José Anselmo Oliveira
O Sistema Único de Saúde (SUS) é reconhecido mundialmente por sua abrangência e pelo volume de dados gerados sobre a saúde da população brasileira. Informações coletadas em hospitais, postos de saúde e campanhas epidemiológicas formam um banco de dados valioso, capaz de impulsionar pesquisas científicas sobre doenças prevalentes no país. Contudo, o uso desses dados sensíveis exige atenção rigorosa à Lei Geral de Proteção de Dados Pessoais (LGPD), vigente desde 2020, que garante direitos fundamentais à privacidade dos cidadãos.
Nos últimos anos, o acesso a dados do SUS permitiu avanços significativos em estudos epidemiológicos e de saúde coletiva. Pesquisadores têm utilizado informações anonimizadas para mapear a incidência de doenças como diabetes, hipertensão, dengue e COVID-19, além de identificar grupos vulneráveis e avaliar a efetividade de políticas públicas. Segundo o Ministério da Saúde, entre 2020 e 2024, o número de projetos de pesquisa utilizando dados do SUS aumentou em cerca de 35%, evidenciando o potencial dessas informações para gerar conhecimento e melhorar a qualidade do atendimento à população.

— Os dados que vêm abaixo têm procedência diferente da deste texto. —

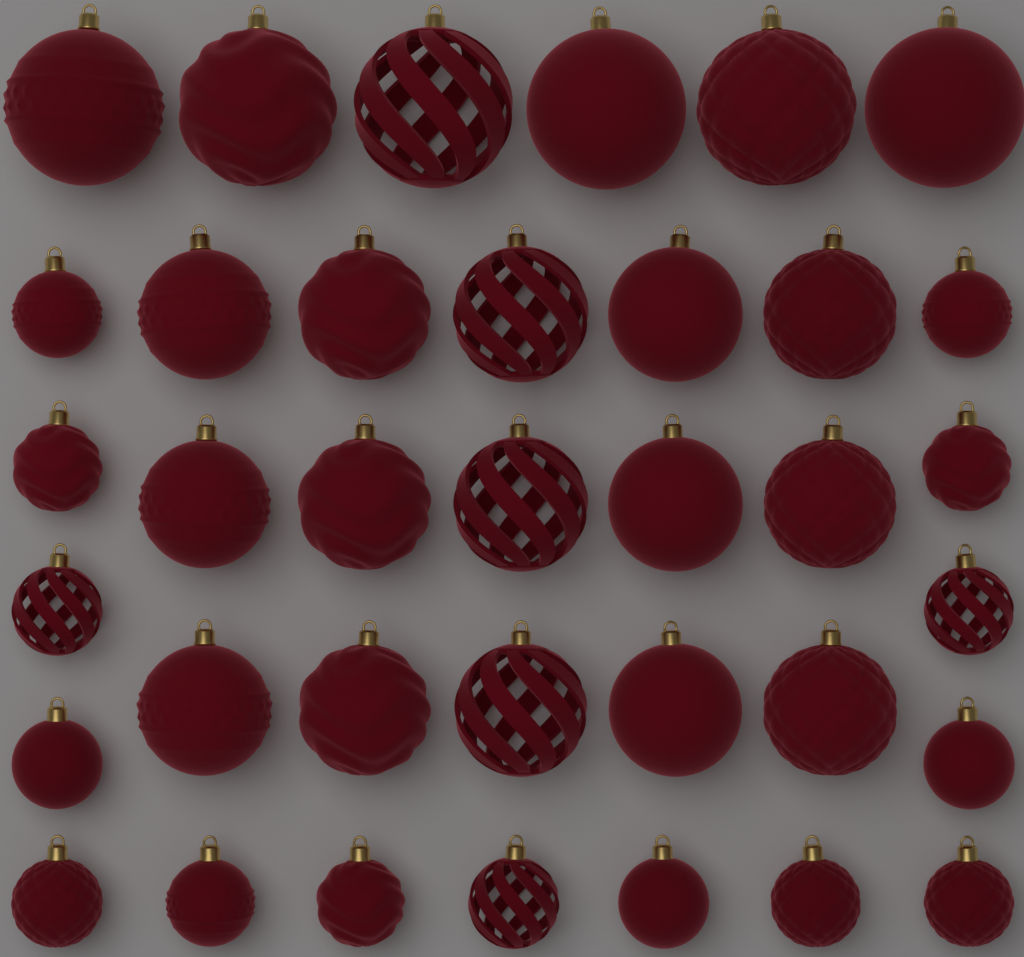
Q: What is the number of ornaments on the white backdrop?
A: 36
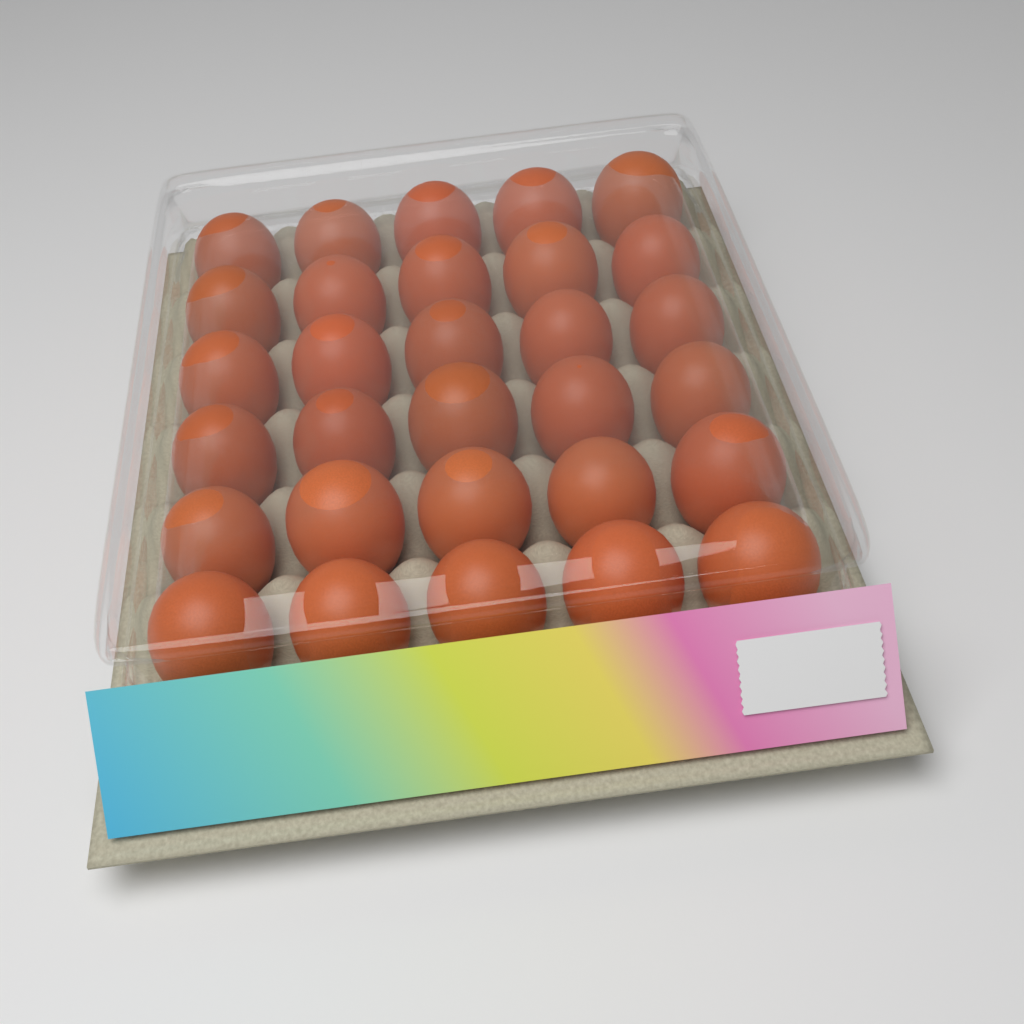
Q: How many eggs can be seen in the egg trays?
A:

Por exemplo, a análise de prontuários eletrônicos e registros de vacinação auxiliou no monitoramento da cobertura vacinal durante a pandemia de COVID-19, permitindo respostas rápidas e embasadas para conter surtos. Estudos sobre doenças crônicas também se beneficiaram da integração dos bancos de dados, promovendo estratégias de prevenção e controle direcionadas.
Apesar dos benefícios, o uso dos dados de pacientes do SUS exige cuidados específicos devido à natureza sensível dessas informações. Os dados de saúde são classificados pela LGPD como dados pessoais sensíveis, pois sua exposição pode trazer riscos à privacidade, à dignidade e até à segurança dos cidadãos.
A LGPD estabelece que o tratamento de dados sensíveis deve ocorrer sob bases legais específicas, como consentimento explícito do titular ou quando indispensável para políticas públicas de saúde. Além disso, a lei exige a anonimização dos dados sempre que possível, para evitar a identificação dos pacientes e mitigar riscos de vazamentos ou uso indevido.
Instituições de pesquisa, universidades e órgãos públicos vêm adotando políticas de governança de dados para garantir o cumprimento da LGPD. Entre as medidas estão o controle de acesso, a auditoria de sistemas, o treinamento de equipes e o uso de tecnologias para anonimização e criptografia das informações.
A Autoridade Nacional de Proteção de Dados (ANPD) também atua na fiscalização e orienta sobre boas práticas. Em 2023, a ANPD publicou guias específicos para o setor de saúde, reforçando a importância da transparência e da responsabilização dos agentes de tratamento. O envolvimento dos Comitês de Ética em Pesquisa (CEP) é outro fator fundamental, pois garante que os projetos sejam avaliados quanto à proteção dos participantes.
Apesar dos avanços, desafios persistem. Muitos municípios e estados ainda enfrentam dificuldades para estruturar sistemas integrados e seguros de gestão de dados. A interoperabilidade entre plataformas, a padronização dos registros e a capacitação dos profissionais são pontos de atenção para ampliar a segurança e o uso ético das informações.
O futuro aponta para a consolidação de uma cultura de proteção de dados, onde pesquisa científica e privacidade caminham lado a lado. O engajamento de gestores, pesquisadores e sociedade civil será essencial para garantir que o uso dos dados do SUS continue promovendo inovação, sem comprometer os direitos dos cidadãos.
O uso de dados de pacientes do SUS para pesquisas científicas representa uma oportunidade única de avanço na saúde pública, mas exige comprometimento com a proteção de dados sensíveis diante da LGPD. O equilíbrio entre inovação e respeito à privacidade será o diferencial para transformar conhecimento em qualidade de vida para toda a população brasileira.